* _Task inputs_
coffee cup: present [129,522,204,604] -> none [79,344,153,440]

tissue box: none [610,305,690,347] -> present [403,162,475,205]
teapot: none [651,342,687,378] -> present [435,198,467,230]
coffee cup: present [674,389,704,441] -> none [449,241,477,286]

* * *

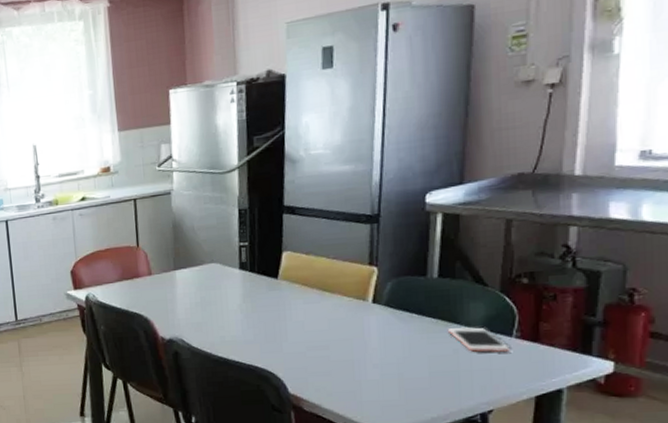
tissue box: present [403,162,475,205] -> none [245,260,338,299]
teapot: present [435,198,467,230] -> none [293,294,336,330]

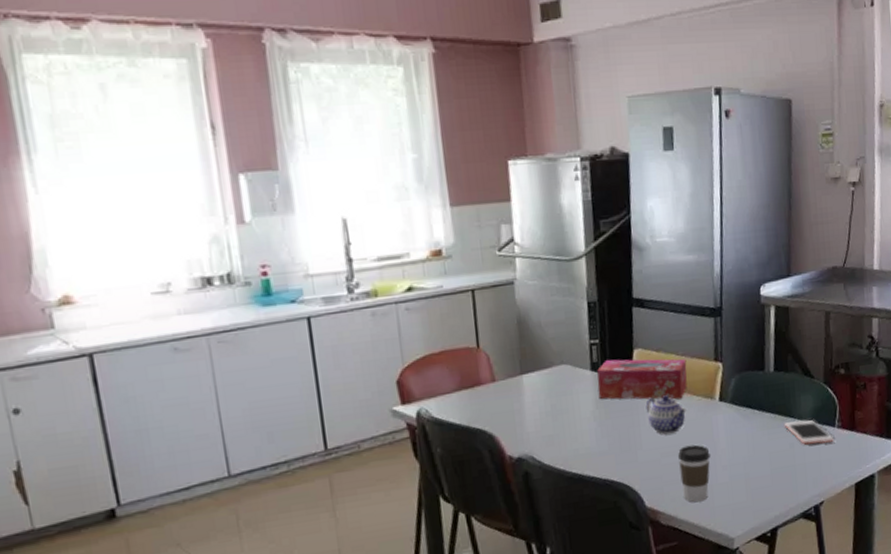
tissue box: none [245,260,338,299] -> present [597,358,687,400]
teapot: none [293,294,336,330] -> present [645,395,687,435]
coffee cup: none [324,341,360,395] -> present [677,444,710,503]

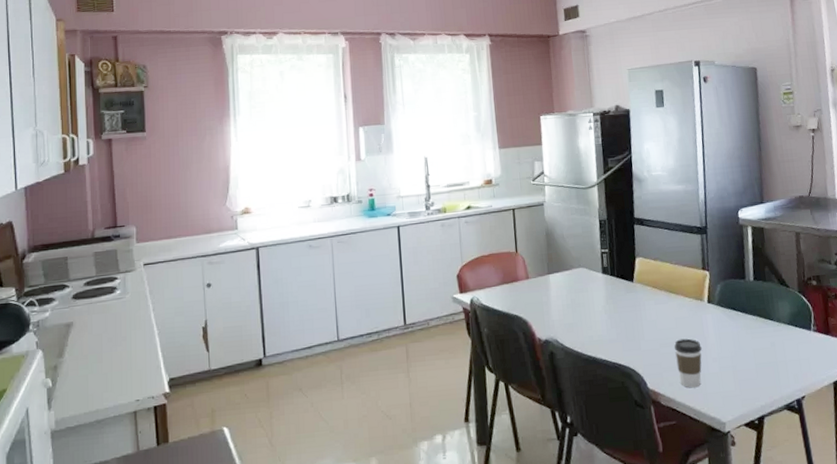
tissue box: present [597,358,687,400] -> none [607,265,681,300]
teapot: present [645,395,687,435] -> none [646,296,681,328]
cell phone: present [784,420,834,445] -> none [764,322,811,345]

* _What you should do_
Copy word for word the stretch of entries above from the line that has "coffee cup: present [129,522,204,604]" through the line that has "coffee cup: present [674,389,704,441]", both ends included, and nothing outside it.

* _Problem solution_
coffee cup: present [129,522,204,604] -> none [79,344,153,440]

tissue box: none [610,305,690,347] -> present [403,162,475,205]
teapot: none [651,342,687,378] -> present [435,198,467,230]
coffee cup: present [674,389,704,441] -> none [449,241,477,286]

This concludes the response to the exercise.